I have to port to CUDA a pre-existing “host-only” backpropagation implementation. Let me briefly introduce the purpose of the array I’m talking about…
We are talking about neural networks. The current “host-only” implementation use several arrays, but lets just talk about the one keeping the weights of connections between neurons.
It looks like following:


This array is supposed to give the weight of the connection between the neuron “i” from layer “layer”, and the neuron “j” from layer “layer – 1”. When the program starts, the user chose a number of layers, and for each layer, a number of neurons. The “w” array is then dynamically built using multiple malloc calls.
The algorithms then update weights in this array during the training phase of the network. Obviously, this array has to be in the device memory when running the CUDA version.

–About CUDA–

This array has to be persistent between two call of the kernel function, and accessed by the host at the end of a training session.
First, I thought about the classic cudaMalloc function used from host code. But I don’t see how I could easily allocate such an array from the host, into the device memory. I would have to keep track of several pointers, and do numerous cudaMemcpy to update pointers in device’s memory.
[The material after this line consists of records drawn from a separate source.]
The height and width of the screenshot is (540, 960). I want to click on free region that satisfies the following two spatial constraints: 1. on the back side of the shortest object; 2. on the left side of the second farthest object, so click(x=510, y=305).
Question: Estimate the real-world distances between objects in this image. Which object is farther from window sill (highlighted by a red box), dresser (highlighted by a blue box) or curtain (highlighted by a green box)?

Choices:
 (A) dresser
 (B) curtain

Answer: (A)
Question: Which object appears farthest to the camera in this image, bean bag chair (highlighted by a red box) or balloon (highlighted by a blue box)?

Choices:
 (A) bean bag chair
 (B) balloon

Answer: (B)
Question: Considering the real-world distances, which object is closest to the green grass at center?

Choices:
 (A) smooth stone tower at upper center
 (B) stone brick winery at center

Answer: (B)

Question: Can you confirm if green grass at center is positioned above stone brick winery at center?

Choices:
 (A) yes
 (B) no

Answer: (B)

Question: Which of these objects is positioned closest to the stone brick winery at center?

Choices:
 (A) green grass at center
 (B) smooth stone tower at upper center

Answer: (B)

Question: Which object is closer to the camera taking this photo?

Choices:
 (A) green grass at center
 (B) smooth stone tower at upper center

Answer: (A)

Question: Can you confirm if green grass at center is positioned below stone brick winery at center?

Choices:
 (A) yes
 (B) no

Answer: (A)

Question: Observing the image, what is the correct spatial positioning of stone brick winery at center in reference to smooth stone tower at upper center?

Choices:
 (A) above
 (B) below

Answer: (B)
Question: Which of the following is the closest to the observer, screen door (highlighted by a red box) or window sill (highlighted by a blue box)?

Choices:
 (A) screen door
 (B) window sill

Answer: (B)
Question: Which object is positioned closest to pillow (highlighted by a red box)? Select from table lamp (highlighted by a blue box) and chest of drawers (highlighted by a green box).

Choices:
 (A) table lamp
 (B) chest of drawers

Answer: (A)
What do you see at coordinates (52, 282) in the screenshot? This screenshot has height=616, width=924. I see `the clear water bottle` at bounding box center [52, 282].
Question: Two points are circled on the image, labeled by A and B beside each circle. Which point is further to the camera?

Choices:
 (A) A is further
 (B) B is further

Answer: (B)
It does not look like an efficient solution to me.
Then, I wondered if I could call a global function that would directly build the array from inside the device code, an global initalization function called with <<<1,1>>>. Something like this:

typedef struct

int L; // number of layer without taking the inpuft layer into account

double ***w;

} WorkingData;


WorkingData* dev_workingData; // pointer to device memory
cudaMalloc((void**)&dev_workingData, sizeof(WorkingData));
CUDA_initWorkingData(dev_workingData, L);


__global__ void initWorkingData(WorkingData* p_workingData, int p_L)
	p_workingData->w = (double ***)malloc( (p_L+1) * sizeof(double **) );

extern "C" void CUDA_initWorkingData(WorkingData* p_workingData, int p_L)
	initWorkingData<<<1,1>>>(p_workingData, p_L);

Now, the thing is that such a code gives me an “calling a host function(“malloc”) from a global function” error, with Visual Studio 2010, despite the “compute_20,sm_20” option in the “Code generation” parameter of my project and CU file (and I have a 2.1 device).

I also read here and there that such malloc inside a kernel should be avoided.

Here are my questions:

  • Why such an error with Visual Studio?
  • Why malloc should be avoided inside a kernel?
  • Is it ok to write such a kernel inteded only to be called with <>>?
  • Any hint about a different way of doing what I want to do?

Thank you
(Sorry, but the [CODE] tag interpretation seems to bug and mess all the code if I use more than one instance of it)

Ok, I got the answer to my first question here:

I had to remove sm_10.

As you probably understood, I’m a beginner. I search for my answers, but I’m not reluctant to receive some help.